Öte yandan, Suriye’deki geçiş başkanı Ahmed El Şara da Lazkiye’de yaşananlara dair bir video mesaj yayınladı. Şara, Devlet Başkanlığı Medya Ofisi tarafından yayınlanan mesajda, Esad yönetimine işaret ederek, ‘bazı rejim kalıntılarının bilmedikleri yeni Suriye’yi sınamaya kalkıştığını’ savundu. ‘Devrik rejim güçlerinin yaptıklarının şaşırtıcı olmadığını’ söyleyen Şara ‘onlara altından kalkamayacakları bir karşılık vereceklerini’ belirtti. Sahil kesiminde çatışmaların yaşandığı bölgelerde yaşayan sivillerin korunmasının görevleri olduğuna işaret eden Şara, “Uğradığımız ihanete rağmen devlet toplumsal barışın garantörü olmaya devam edecek. Buna kimsenin dokunmasına izin vermeyecek” değerlendirmesinde bulundu. Şara, çatışma bölgelerindeki tüm askeri birliklerden, yaşanan ihlallerin bir daha yaşanmaması için komutanların talimatlarına uyulmasını istedi.

Suriye’deki geçici yönetimin Savunma Bakanlığı Sözcüsü Hasan Abdulgani de SANA’ya yaptığı açıklamada, “Durum tamamen kontrol altındadır, operasyonlar planlandığı şekilde hassasiyetle yürütülmektedir ve endişeye mahal yoktur. Devlete silah teslim etmeyi reddeden herkes, kesin ve tavizsiz bir karşılık görecektir” dedi.

MSD’den BM’ye çağrı

Demokratik Suriye Meclisi (MSD), Suriye’nin birçok bölgesinde yaşanan çatışmalara ilişkin yaptığı açıklamada, mezhep veya etnik aidiyetlerine bakılmaksızın Suriyelilerin korunmasının mutlak bir öncelik olduğunu belirtti. Sivillere ve yerel kurumlara yönelik şiddeti reddettiğini belirten MSD, Şam iktidarını bu olaylar karşısında ulusal sorumluluklarını acilen yerine getirmeye ve aklıselim dile başvurmaya çağırdı.

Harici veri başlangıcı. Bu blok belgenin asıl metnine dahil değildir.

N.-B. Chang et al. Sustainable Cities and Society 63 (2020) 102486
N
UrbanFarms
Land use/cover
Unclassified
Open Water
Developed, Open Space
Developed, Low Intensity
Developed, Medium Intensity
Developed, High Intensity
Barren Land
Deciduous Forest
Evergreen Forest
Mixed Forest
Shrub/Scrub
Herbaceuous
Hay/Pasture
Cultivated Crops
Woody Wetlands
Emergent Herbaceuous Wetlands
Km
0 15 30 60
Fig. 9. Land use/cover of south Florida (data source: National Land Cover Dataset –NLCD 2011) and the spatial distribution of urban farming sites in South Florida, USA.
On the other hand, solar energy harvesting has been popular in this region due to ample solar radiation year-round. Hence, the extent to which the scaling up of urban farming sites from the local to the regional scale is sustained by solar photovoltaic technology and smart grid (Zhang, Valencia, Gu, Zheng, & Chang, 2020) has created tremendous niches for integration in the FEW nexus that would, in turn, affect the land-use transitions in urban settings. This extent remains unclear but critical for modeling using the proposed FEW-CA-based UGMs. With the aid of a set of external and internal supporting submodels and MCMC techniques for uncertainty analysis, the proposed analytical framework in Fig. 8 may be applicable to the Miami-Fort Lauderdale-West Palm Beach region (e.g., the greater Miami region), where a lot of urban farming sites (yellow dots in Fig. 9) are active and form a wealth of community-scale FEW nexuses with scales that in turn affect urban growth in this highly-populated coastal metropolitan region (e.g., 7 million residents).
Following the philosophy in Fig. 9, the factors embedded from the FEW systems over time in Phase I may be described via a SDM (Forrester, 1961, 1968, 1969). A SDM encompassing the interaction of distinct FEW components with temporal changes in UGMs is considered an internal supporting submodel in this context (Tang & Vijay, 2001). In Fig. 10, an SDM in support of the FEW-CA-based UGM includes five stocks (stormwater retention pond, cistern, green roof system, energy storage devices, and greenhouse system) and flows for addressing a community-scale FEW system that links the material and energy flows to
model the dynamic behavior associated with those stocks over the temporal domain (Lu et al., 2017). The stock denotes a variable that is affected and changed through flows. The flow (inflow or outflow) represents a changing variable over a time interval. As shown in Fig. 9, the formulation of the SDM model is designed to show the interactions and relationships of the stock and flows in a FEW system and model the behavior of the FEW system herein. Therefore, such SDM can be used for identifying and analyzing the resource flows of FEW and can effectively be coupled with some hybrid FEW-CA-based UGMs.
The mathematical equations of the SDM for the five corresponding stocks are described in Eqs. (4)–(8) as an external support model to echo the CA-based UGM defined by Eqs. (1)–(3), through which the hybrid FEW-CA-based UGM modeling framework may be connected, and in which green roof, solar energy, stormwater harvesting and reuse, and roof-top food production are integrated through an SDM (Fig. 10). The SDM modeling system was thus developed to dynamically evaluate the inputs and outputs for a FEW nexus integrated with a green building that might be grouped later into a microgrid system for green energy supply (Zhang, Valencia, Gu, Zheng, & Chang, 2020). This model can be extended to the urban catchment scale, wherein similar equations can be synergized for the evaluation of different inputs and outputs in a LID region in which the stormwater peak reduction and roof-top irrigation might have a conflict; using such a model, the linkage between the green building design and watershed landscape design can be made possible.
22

Sivillerin ve yerel polis üyelerin hedef alınmasının bölge halkının güvenliğinin ihlali olduğunu ve derhal durdurulması ve kınanması gereken eylemler olduğunu belirten MSD, Suriye ve komşu ülkelerdeki tarihin acı tecrübelerinin tekrarlanmaması için gerginliğin nedenlerinin militarizm ve mezhep çatışmalarından uzak, ciddi ve sorumlu bir diyalogla çözülmesi çağrısında bulundu.

MSD, artan ve büyüyen gerginliğin Suriye’yi yeniden şiddet sarmalına sürükleyebileceği uyarısında bulunarak, kapsamlı bir siyasi çözüme ulaşmak için tüm aktif politikacıları gerçek bir ulusal diyaloğa girmeye çağırdı.

MSD, faillerin hesap vermesini sağlayacak bir geçiş adaleti mekanizmasının kurulması ve ulusal uzlaşı için net bir sürecin oluşturulması gerektiğini belirtti.

MSD, BM’yi Suriye’deki tüm tarafların ateşkese uymasını gerektiren kararlar yayınlayarak daha ciddi ve sert tutumlar sergilemeye ve Suriye’deki genel siyasi süreci desteklemeye çağırdı.